GBO notes: i-vectors and x-vectors

In this note, we will review the two most popular speaker embedding extraction methods, namely i-vectors and x-vectors. But first, it would be useful to quickly recap generative and discriminative models.

Suppose we have some observed variables $X$ and some target variables $Y$. In the case of speaker recognition, $X$ can be an audio sample spoken by a speaker, and $Y$ can be the speaker id (or class index from a given set of speakers). A discriminative model directly models the conditional probability $P(Y\mid X)$. In our example, the discriminative model would output a probability distribution over the set of speakers, given any utterance.

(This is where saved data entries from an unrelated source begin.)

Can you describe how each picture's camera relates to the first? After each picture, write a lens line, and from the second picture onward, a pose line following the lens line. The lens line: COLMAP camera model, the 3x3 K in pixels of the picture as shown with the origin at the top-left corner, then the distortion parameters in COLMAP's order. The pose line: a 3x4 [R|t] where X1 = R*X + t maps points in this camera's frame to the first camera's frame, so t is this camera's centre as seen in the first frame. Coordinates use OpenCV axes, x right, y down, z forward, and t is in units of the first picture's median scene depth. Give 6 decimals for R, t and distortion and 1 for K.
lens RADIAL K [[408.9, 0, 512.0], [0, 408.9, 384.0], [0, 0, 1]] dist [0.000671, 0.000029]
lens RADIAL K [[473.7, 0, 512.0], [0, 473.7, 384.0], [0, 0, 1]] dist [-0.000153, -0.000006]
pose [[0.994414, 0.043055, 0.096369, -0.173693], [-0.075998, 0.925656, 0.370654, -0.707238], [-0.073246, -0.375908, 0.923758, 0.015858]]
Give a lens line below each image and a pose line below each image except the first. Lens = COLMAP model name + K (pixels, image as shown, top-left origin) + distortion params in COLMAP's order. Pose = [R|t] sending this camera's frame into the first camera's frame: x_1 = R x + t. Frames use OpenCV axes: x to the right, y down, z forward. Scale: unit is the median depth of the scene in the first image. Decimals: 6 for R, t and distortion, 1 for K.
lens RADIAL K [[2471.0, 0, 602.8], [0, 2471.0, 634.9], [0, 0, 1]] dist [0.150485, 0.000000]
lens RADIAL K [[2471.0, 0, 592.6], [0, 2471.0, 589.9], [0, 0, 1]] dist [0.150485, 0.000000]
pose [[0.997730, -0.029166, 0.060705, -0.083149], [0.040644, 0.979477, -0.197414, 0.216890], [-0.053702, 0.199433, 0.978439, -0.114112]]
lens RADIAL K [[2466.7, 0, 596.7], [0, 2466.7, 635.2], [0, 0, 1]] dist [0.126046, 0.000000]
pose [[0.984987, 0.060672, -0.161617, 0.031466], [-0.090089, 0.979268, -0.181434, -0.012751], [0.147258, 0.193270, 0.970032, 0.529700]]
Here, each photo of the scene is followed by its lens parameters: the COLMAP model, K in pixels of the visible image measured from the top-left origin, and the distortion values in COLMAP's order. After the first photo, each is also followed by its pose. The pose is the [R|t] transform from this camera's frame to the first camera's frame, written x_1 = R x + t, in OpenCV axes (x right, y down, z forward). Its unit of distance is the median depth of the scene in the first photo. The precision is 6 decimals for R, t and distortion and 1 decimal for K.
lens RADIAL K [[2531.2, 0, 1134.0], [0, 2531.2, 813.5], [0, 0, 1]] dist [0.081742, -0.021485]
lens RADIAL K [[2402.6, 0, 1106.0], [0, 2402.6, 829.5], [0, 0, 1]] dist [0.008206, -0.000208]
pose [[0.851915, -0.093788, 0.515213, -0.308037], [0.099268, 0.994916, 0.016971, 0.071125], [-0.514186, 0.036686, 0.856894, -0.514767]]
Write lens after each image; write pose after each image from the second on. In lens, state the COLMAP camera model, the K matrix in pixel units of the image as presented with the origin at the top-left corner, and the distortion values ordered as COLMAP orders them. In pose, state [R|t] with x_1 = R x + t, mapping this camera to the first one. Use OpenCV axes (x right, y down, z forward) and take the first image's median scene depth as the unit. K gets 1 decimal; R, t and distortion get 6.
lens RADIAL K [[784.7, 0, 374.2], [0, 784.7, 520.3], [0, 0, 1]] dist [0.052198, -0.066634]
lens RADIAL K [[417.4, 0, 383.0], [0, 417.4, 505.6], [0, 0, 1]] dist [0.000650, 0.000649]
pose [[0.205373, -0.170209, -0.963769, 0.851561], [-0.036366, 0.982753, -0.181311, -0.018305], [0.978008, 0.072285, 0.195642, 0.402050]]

A generative model is a model of the joint probability $P(X,Y) = P(X\mid Y)P(Y)$. It can also be used to perform classification, by using the Bayes rule as follows:

\[P(Y\mid X) = \frac{P(X,Y)}{P(Y)} = \frac{P(X\mid Y)P(Y)}{\sum_Y P(X\mid Y)P(Y)}.\]

Neural network models trained for classification tasks are discriminative models that predict logits which are then converted into a distribution over the targets using softmax.

Generative embeddings with i-vectors

We basically need a way to characterize the variability in acoustic features resulting from speaker and channel differences. Suppose the utterances are represented by a sequence of feature vectors (usually MFCCs). A naive way may be to compute the average over the whole sequence; but this would also capture things like lexical content, phonetic variation, and so on. So what we actually want to do is to compare the difference between the features of the target utterance compared with those from a general set of utterances, in the hope that this difference would remove any effects arising from phonetic/lexical content.

This is done with the help of Gaussian mixture models (GMMs). First, we pool together a large set of utterances and compute their features. We then assume that all the feature vectors are generated I.I.D. using a GMM with a fixed number of components (usually 2048). We use the EM algorithm to learn the parameters of this GMM, and call it the Universal Background Model (UBM).

Suppose we now concatenate the means of all the UBM components into a giant vector (called a “supervector”), and denote it as $m$. Suppose we adapt the UBM for a target speaker (or utterance) and the concatenated means of this “target model” is denoted by $M$. Then, we can make the assumption of factor analysis and claim that

\[M = m + Tw,\]

where $T$ is a low-rank total variability matrix, and $w$ is the i-vector (total factors). We can then say the the i-vector $w$ will characterize all the variations in the target utterance arising from channel or speaker chracteristics.

The parameters of the model $T$ and $\Sigma$ are estimated jointly with the latent variable $w$ using the EM algorithm. In the E-step, we fix $T$ (randomly initialized) and $\Sigma$ (initialized from UBM), and compute the $w$ for each utterance. In the M-step, we use the sufficient statistics to update the model parameters.

At inference time, the i-vector of the utterance is computed as the MAP estimate of the feature sequence given the model parameters, i.e.,

\[\hat{w} = \text{arg} \max_{w} \prod_{c=1}^C \prod_{i=1}^N \mathcal{N}(o_i \mid M_c + T_c w, \Sigma_c) p(w),\]

where $C$ is the number of Gaussian components, and $o_1, \ldots, o_N$ is the sequence of feature vectors.

Discriminative embeddings with x-vectors

While i-vectors are mathematically attractive and useful in the sense that they do not need a labeled training set, they are computationally expensive. Training the UBM model and the parameters of the GMM is time-consuming, and since they model the total variability (i.e., speaker and channel), it is hard to tease apart the speaker-specific information.

Deep neural network based speaker embeddings have become popular as a discriminatively-trained alternative to i-vectors. Given a sequence of feature vectors, we use a neural network to obtain an utterance-level representation, which is then fed into a softmax layer that estimates a distribution over a large set of speakers. The parameters of the network are trained using gradients of a classification-style loss.

Conventionally, the x-vector neural network consists of TDNN (basically 1-D strided CNN) layers are the bottom which operate at the frame-level, followed by a statistics pooling layer. This layer aggregates over the whole input sequence and computes its mean and standard deviation. These utterance-level stats are concatenated together and passed to further hidden layers that operate at the segment level and produce the final representation that is fed to the softmax.

At the time of inference, the output layer is discarded and the segment-level representation immediately preceding it is used as the embedding, also called an x-vector.